Sim, antes de comer os nutrientes, come-se os símbolos, lugares e histórias. São verdadeiros rituais de autofagia das próprias referências sociais, certamente escolhidas e processadas pelas civilizações, pelas culturas durante a formação dos paladares.
Cada ingrediente, cor, textura, processo culinário, quantidade e estética do prato têm significados próprios, e passam a ser referências para legitimar pessoas e sociedades.
Na comida tudo é plural, complexo, diverso e funcional. Nela sempre há importância histórica, econômica, política, religiosa, moral e cultural, porque além de alimentar a barriga também alimenta a identidade e o pertencimento. É a celebração plena do onívoro que se representa nas suas escolhas e simbolizações. E isto é fundamental para a relação do homem com o que ele come, quando come, com quem come, e se come com os outros homens ou com os deuses. Estas são algumas das muitas questões, entre tantas, que fazem da comida e da comensalidade um momento complexo do ritual da alimentação.
Tudo isso se amplia com a crescente glamourização da comida, e da circulação rápida das informações, e tudo que é referente a este universo é fantástico e emocional, e nos faz ficar comovidos diante do alimento.

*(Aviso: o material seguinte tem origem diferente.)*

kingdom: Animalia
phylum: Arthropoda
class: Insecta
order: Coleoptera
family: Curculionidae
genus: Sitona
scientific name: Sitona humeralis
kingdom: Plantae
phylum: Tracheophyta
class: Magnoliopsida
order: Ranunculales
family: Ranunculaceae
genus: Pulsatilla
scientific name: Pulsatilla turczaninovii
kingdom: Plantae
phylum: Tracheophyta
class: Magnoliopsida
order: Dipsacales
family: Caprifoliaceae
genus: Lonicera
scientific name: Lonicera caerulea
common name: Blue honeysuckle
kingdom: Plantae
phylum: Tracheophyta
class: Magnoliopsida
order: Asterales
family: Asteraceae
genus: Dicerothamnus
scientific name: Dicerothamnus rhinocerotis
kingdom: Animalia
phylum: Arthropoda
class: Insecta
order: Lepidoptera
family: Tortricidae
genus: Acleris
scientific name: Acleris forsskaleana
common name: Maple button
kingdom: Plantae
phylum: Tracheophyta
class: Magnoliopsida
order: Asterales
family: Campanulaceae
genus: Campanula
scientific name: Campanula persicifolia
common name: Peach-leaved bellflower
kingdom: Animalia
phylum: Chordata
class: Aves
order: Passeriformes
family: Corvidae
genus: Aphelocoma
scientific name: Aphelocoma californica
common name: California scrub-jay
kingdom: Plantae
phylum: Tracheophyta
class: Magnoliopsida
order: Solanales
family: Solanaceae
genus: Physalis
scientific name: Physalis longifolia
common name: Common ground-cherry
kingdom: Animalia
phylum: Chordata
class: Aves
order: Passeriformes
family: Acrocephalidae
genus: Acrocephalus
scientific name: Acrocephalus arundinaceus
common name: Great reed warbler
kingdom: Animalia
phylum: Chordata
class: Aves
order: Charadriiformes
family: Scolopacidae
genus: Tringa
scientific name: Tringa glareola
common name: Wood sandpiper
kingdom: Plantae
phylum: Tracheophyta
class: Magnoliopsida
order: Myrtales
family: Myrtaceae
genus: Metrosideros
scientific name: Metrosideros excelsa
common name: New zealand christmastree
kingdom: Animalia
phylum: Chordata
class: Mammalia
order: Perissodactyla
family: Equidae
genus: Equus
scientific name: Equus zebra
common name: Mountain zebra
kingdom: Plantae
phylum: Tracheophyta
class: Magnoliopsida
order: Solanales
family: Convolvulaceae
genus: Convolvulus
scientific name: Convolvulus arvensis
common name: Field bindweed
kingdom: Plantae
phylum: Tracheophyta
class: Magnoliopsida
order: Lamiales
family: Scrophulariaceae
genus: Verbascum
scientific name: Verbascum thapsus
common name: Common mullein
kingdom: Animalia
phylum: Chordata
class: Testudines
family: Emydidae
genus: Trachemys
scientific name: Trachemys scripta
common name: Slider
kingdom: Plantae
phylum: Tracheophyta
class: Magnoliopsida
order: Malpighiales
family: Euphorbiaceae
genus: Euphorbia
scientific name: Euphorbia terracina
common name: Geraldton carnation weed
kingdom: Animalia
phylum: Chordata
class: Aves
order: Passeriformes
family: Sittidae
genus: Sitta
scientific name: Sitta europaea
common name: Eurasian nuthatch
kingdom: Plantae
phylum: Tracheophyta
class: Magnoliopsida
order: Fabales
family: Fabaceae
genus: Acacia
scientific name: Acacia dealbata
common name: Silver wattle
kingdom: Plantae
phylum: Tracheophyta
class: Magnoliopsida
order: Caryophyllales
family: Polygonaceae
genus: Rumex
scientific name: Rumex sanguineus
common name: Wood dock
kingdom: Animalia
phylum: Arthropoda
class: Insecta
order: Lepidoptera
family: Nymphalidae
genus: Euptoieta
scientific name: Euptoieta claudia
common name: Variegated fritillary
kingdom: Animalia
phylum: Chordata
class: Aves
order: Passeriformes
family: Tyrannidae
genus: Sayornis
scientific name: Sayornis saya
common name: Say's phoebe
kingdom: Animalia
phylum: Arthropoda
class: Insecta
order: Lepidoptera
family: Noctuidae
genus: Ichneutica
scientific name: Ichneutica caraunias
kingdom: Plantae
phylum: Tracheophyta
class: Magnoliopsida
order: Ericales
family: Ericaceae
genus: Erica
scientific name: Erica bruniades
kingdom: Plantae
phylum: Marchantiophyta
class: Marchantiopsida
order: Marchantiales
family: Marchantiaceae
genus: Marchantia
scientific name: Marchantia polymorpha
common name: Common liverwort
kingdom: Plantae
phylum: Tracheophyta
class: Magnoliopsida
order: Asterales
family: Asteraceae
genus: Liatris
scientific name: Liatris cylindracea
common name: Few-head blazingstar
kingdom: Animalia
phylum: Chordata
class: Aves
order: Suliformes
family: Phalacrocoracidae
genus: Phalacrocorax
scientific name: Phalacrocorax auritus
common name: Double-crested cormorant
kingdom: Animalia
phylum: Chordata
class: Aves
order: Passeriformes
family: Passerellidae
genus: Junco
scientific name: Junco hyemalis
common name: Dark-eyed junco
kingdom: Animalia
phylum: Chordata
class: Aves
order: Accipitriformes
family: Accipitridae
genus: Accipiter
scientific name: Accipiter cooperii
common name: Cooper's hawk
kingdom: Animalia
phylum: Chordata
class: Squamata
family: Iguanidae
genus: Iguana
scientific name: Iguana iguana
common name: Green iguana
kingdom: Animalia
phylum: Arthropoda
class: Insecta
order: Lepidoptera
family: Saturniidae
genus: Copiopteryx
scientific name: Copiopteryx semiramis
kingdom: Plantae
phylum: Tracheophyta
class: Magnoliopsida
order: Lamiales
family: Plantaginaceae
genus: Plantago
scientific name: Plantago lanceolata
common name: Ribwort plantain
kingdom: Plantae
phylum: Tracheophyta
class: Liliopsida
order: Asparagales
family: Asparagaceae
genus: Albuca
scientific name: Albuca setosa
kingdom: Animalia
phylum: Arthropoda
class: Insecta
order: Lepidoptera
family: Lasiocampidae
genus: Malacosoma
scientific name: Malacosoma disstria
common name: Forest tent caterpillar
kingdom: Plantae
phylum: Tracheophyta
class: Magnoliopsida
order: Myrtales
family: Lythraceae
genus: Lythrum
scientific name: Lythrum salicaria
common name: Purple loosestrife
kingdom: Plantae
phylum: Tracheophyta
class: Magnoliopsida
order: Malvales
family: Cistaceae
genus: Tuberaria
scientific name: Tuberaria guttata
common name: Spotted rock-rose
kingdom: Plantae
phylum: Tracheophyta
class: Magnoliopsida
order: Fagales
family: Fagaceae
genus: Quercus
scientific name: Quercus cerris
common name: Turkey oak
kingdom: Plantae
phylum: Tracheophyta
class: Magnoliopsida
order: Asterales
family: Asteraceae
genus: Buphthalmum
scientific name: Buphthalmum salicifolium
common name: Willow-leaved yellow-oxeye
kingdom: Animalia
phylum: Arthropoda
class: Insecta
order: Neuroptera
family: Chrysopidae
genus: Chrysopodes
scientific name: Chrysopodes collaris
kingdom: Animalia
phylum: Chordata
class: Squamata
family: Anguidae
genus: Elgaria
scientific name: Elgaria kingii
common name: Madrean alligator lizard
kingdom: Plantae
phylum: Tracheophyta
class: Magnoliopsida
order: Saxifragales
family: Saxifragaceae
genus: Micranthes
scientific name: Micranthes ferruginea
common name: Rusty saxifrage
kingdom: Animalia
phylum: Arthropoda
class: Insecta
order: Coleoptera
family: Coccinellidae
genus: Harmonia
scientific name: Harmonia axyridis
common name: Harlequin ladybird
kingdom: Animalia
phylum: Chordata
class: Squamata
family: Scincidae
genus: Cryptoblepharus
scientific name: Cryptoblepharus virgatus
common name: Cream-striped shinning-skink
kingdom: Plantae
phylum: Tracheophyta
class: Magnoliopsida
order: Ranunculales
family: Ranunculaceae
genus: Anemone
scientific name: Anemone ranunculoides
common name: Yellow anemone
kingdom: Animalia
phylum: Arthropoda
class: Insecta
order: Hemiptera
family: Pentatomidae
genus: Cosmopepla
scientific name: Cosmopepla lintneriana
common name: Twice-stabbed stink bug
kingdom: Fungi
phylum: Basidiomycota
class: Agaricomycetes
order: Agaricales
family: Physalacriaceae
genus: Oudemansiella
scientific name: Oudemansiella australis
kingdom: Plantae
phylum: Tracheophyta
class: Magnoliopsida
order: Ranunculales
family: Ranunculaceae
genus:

A economia quer, cada vez mais, neste mercado de abrangência global, ordenar as regras, as modas e as escolhas do que se come com a busca pelos restaurantes “estrelados” ou na padronização extrema das grandes redes e fast food, quando come-se a mesma comida em diferentes lugares do mundo.
As redes sociais fazem ferver este campo aberto que é o da comunicação pela comida. Isto é sensacional, pois mostra as arenas do grande circo midiático que vivemos no cotidiano com a espetacularização da gastronomia. Também há um crescente número de atores sociais que buscam notoriedade, fama, mercado de trabalho, e exposição midiática por meio da comida.
Hoje, com certeza, a glamourização da comida afirma –se cada vez mais no universo da comunicação, e que vai muito além da boca; porque a comida traz antes de tudo um lugar privilegiado dentro das relações de poder e fama. Nas hierarquias dos “chefes” de cozinha que em alguns casos são considerados quase divindades, porque certamente oferecem ao consumo suas assinaturas e suas exclusividades em espaços verdadeiramente mitológicos. Com certeza, nestes contextos destacam-se talentos, estilos e sem dúvida interesses comerciais. .
O mercado da gastronomia é voraz, e, tem fome de fama, de sabores, de memórias, de lugares, de territórios, e de pessoas. Os indivíduos são expostos ao crescente valor simbólico e midiático de onde comer, comer a comida de quem, e que tipo de comida deve comer, para se distinguir dos outros.
As ondas fusion, confort food e fast food são maneiras contemporâneas de fazer e comercializar comida e, com certeza, a globalização impõe rótulos preferencialmente em inglês para informar ou afirmar glamourização.
No caso do fast food, pode-se entender este processo de vender comida preferencialmente na rua, que sempre esteve integrado ao hábito do brasileiro, que geralmente come o tacacá, o acarajé, a tapioca, a pipoca, ou outro alimento de consumo fácil na rua. E não podemos esquecer da conhecida Kombi do cachorro quente que foi repaginada na nova onda do food truck.
Bem, estes mercados tão diversos e dinâmicos mostram uma crescente glamourização da comida, dos chefes, dos restaurantes entre muitos outros lugares e intérpretes que se expõem muito além do alimento.
Muitas vezes nem é comer a comida. É postar a comida nas redes socias, um tipo de alimentação do ego cibernético.